Doubt about having clause behaviour

Hi

I need some help to understand how having is used in aggregations.

I'm using ES 2.4.1 and I have some documents indexed like these:

{"author":"first writter", "book": "first book"},
{"author":"first writter","book": "second book"},
{"author":"second writter","book": "first book"}

So, my test dataset has more than 2 millions indexed documents as described above: I hope this three examples are enough to understand the structure. Note that all authors have at least 1 book, but it's not mandatory to have more than 1.

I want to retrieve two stats:

  • Top 5 Authors with more than 1 book
  • Bottom 5 Authors with more than 1 book

As I need to retrieve only authors with more than 1 book, my first aproach (as I come from an SQL environment) has been to use having clause in aggregation as following:

"aggregations" : {
	"author" : {
  		"terms" : {
    		"field" : "author",
    		"size" : 5,
    		"order" : {
      			"requests": "desc"
    		}
  		},
        "aggregations" : {
        	"requests" : {
            	"cardinality" : {
                	"field" : "book"
                }
            },
            "having" : {
            	"bucket_selector": {
                           "buckets_path": {
                               "total": "requests"
                    },
                    "script": "total > 1"
                }
            }
        }
	}
 }

With this approach I have succeeded in retrieving top indicator, but bottom indicator (changing order to desc) doesn't return any result.

I have changed my having clause from
"script": "total > 1"
to
"script": "total > 0"

And then, bottom indicator returns 5 authors with only 1 book, but this is not the expected behaviour.

Am I missing something?
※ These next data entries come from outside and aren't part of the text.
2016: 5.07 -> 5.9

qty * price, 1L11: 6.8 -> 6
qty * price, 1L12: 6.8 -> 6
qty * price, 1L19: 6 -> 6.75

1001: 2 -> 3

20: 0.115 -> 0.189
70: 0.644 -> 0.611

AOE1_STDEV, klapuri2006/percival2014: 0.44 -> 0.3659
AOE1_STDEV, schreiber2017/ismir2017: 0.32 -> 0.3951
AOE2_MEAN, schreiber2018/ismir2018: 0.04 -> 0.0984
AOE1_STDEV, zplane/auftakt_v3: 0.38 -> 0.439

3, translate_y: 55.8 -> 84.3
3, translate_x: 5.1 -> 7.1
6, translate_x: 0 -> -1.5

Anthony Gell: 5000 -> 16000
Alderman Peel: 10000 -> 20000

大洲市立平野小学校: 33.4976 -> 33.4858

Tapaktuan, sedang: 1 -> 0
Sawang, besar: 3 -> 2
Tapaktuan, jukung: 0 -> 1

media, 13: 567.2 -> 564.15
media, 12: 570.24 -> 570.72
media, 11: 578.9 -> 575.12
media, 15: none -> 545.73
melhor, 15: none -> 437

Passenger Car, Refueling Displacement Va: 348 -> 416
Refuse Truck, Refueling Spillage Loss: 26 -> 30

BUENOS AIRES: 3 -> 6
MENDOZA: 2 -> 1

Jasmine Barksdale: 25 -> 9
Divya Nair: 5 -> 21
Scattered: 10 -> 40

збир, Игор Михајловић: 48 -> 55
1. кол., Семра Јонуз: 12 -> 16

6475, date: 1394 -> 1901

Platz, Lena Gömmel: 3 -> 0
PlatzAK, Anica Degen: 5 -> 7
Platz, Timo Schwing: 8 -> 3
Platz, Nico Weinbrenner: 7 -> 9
Is there any other better approach to retrieve this information?

Thanks in advance

Hey,

for the first approach, you just need a single terms aggregation with the min_doc_count field set to 1. See the terms aggs docs

I am not sure what a bottom 5 author is in this context, as you are referring to a requests field that was not mentioned before, but maybe this helps already.

--Alex

Hi

First of all I would like to thank you Alexander for your reply, but it doesn't help me to clarifying how to use having in elasticsearch.

As I explained, I come from an SQL environment, and I would retrieve bottom 5 Authors with more than 1 book with an SQL query like this one:

select count(books), author from authors group by author having count(books) > 2 order by count(books) asc limit 5

Is there a way to reproduce this behaviour in elasticsearch? Is there any other option to retrieve this kind of aggregation?

Thanks again and sorry for my late reply

Hi

Does elasticsearch provide described behaviour?

Should I take another aproach in order to retrieve this bottom aggregation?

Thanks again

This topic was automatically closed 28 days after the last reply. New replies are no longer allowed.